Но Лили была совершенно невесела. Она, погруженная в свои мысли, смотрела в туманную даль с нескрываемой грустью. Что-то словно угнетало её, обрушивалось непосильным грузом, забирало радость. Что-то тёмное, злое, значительно превышающее её способности — что-то, с чем не способна она была справиться самостоятельно, а может, даже и с чужой поддержкой.
— Мы ведь продолжим наше путешествие? — робко поинтересовался Эдмунд, осознававший, что время не ждало и что, несмотря ни на что, им следовало как можно скорее отправляться в путь. Маунверт становился всё сильнее, а значит, ни в коем случае нельзя было стоять на месте.
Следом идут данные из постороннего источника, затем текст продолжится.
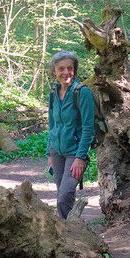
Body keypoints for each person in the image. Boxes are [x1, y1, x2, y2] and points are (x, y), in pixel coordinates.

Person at [47, 50, 95, 219]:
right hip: (57, 152)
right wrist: (49, 152)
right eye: (61, 69)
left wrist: (81, 157)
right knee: (62, 194)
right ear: (54, 71)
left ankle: (68, 232)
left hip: (75, 152)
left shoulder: (82, 93)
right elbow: (52, 124)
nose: (66, 72)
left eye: (70, 68)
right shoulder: (53, 93)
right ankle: (67, 228)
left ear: (75, 69)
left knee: (64, 195)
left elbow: (88, 128)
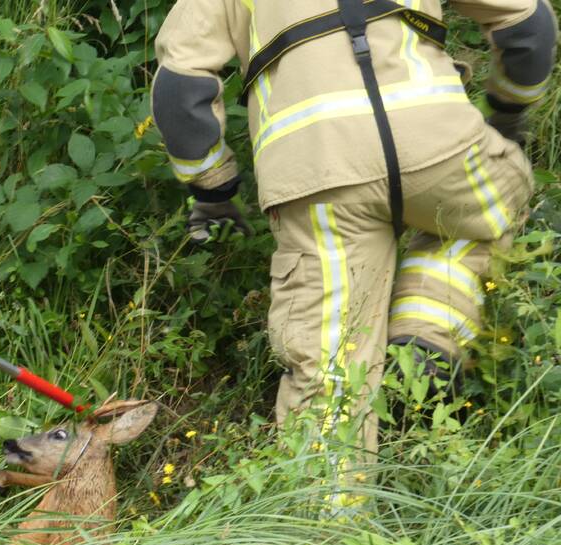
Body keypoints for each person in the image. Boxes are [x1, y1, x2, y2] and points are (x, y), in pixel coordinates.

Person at [152, 1, 556, 510]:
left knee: (330, 369)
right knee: (496, 204)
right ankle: (429, 330)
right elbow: (528, 25)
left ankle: (328, 543)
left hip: (317, 170)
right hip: (437, 142)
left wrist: (212, 189)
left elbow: (180, 85)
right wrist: (508, 111)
— Маунверт и его прислужники нанесли на меня заклятие, благодаря которому им известно моё местонахождение. Да, Ворнетт оградил меня защитой, но действенна она лишь тогда, когда я нахожусь неподалеку от него или в домах Квэйнов. В путешествии же тёмные чары вновь пробудятся, а значит, наши враги с легкостью нас найдут, чего, я уверена, каждый из нас совершенно не желает. Но я верю в тебя и точно знаю, что ты справишься, — сказав это, Лилиан, внезапно засиявшая от безмолвного счастья, сделала шаг к парню; её чуть подрагивающая ладонь скользнула по его щеке. — Мысленно я всегда буду с тобой. Больше всего я буду ждать нашей встречи. Я… Я люблю тебя.
— Ты словно читаешь мои мысли, — почти шёпотом отозвался Эдмунд; затем тепло улыбнулся, поймал несколько смущённый чувственный взгляд Лили и нежно взял её за руки, прислушиваясь к песне моря, ощущая, как что-то тягучее и сладостное медленно наполняет его душу.
В этот момент юноша, с детства обделённый лаской, обрёл самое дорогое, что у него когда-либо было. Глубокие серые глаза, взиравшие на него с блаженным трепетом, мягкие светлые волосы, чуть касавшиеся лица парня, тёплые изящные пальцы, лежавшие на его ладони, — всё это казалось каким-то чудом, внезапным, невероятным. Гораздо более поразительным, чем новость о том, что он волшебник, чем увлекательные уроки магии… То, в существовании чего Саннорт откровенно сомневался с ранних лет, свершилось: его душа избавилась от томительного единения, запела, возликовала. Теперь и юноше, и девушке было не только ради чего, но и ради кого жить, ради кого стараться и уверенно рваться к целям, преодолевая препятствия.